(Beginning of Excerpt provided)

Skip to content

jonjozwiak/aws-discovery-utils

 
 

Folders and files

NameName
Last commit message
Last commit date

Latest commit

 

History

21 Commits
 
 
 
 
 
 
 
 
 
 
 
 
 
 
 
 
 
 
 
 
 
 
 
 
 
 
 
 
 
 
 
 
 
 
 
 

Repository files navigation

AWS Discovery Utilities

Utilities for use with the AWS Discovery Service API.

Export Utility

Using the export.py script, you can collect and organize Discovery data to a specified local location.

Set up

Before running the export script, make sure you have boto3 installed with pip install boto3 and have the proper AWS credentials set according to the instructions here. Please refer to the boto3 documentation for any related installation issues.

Usage

The script can be called by running python export.py. There are several optional command-line arguments you can pass in:

  • --directory [path to directory] : Path to directory (as string) in which to store the exported data. If no directory is provided, the default is the current working directory.
  • --start-time [start timestamp] : The start timestamp from which to start exporting data. If no start timestamp is provided or an agent was registered after the start timestamp, data will be exported starting from registration time. Example format (YYYY-MM-DDTHH:MM): 2017-05-10T12:00.
  • --end-time [end timestamp]: The end timestamp until which data will be exported. If no end timestamp is provided or an agent's last health ping was before the end timestamp, data will be exported until the time of last health ping. Datetime format same as --start-time.

(End of Excerpt provided)

Tasks for this exercise:
1) Summarize the AWS Discovery Utilities page in two sentences.
2) Edit the AWS Discovery Utilities page by rewriting the passage from "The script can" up to and including "same as --start-time.", replacing "current working directory" with "home directory".
3) According to the AWS Discovery Utilities page, what command installs boto3?

(Beginning of Material provided)

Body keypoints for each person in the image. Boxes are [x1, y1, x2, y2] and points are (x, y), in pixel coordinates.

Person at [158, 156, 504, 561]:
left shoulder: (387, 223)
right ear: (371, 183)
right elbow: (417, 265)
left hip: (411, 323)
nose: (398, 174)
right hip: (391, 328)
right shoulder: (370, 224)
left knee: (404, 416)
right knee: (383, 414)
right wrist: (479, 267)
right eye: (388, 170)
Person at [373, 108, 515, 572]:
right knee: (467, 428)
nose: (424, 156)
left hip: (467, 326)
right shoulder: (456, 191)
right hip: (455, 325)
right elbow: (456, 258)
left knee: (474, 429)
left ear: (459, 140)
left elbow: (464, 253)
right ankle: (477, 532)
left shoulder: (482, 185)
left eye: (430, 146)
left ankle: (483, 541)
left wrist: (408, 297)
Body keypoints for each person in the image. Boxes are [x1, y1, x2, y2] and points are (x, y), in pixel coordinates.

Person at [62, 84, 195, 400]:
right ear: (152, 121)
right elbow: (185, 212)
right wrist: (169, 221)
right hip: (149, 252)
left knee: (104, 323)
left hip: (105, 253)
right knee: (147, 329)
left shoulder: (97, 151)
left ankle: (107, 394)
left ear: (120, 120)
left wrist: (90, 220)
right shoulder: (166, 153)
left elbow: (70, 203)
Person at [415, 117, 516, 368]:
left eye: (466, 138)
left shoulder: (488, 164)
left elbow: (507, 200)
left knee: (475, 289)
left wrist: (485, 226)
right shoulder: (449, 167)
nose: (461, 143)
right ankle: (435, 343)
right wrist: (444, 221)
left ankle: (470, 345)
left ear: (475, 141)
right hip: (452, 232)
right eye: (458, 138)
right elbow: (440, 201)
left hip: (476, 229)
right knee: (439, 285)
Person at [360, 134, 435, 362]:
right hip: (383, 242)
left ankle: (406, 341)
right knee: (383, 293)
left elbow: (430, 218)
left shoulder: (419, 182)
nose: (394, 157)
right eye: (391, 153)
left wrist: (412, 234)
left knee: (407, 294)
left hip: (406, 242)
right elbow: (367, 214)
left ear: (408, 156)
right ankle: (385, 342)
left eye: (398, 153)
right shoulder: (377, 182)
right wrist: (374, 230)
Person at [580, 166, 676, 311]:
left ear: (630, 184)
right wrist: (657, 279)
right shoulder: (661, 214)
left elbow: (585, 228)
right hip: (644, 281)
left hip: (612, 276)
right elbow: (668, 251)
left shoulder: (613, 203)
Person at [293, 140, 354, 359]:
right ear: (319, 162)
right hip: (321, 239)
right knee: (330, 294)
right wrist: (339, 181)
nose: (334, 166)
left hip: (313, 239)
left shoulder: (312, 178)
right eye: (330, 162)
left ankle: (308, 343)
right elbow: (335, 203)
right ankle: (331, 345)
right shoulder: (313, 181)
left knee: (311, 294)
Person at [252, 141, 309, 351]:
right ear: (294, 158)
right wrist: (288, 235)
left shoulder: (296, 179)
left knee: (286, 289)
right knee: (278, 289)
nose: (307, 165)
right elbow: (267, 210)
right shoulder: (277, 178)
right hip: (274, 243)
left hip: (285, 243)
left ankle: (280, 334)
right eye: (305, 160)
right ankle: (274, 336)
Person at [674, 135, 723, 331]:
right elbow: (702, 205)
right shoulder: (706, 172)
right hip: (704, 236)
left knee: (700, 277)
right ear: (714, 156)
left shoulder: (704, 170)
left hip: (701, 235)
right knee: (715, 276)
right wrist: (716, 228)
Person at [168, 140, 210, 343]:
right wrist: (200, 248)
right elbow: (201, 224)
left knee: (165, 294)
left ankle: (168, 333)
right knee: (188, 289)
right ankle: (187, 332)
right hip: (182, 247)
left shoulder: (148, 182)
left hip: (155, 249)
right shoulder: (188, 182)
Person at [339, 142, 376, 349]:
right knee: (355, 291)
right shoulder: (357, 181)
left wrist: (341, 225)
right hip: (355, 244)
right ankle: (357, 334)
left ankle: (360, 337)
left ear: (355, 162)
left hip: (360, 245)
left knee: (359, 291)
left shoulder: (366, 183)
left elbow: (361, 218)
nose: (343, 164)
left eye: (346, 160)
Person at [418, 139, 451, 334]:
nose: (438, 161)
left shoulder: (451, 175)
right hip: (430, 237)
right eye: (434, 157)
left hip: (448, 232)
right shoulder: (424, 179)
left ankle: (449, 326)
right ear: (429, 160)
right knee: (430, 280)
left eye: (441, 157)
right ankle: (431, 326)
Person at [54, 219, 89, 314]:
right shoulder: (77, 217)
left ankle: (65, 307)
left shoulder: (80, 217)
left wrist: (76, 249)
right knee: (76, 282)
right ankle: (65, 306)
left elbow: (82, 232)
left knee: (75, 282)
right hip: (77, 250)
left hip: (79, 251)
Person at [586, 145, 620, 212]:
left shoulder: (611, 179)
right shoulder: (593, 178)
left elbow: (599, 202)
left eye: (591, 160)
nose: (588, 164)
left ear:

(End of Material provided)

Results of the tasks:
1) The page describes utilities for the AWS Discovery Service API, including an export.py script that collects and organizes Discovery data to a specified local location. Before the script runs, boto3 must be installed and the proper AWS credentials set, and the script accepts the optional command-line arguments --directory, --start-time, and --end-time.

2)
The script can be called by running python export.py. There are several optional command-line arguments you can pass in:

  • --directory [path to directory] : Path to directory (as string) in which to store the exported data. If no directory is provided, the default is the home directory.
  • --start-time [start timestamp] : The start timestamp from which to start exporting data. If no start timestamp is provided or an agent was registered after the start timestamp, data will be exported starting from registration time. Example format (YYYY-MM-DDTHH:MM): 2017-05-10T12:00.
  • --end-time [end timestamp]: The end timestamp until which data will be exported. If no end timestamp is provided or an agent's last health ping was before the end timestamp, data will be exported until the time of last health ping. Datetime format same as --start-time.

3) pip install boto3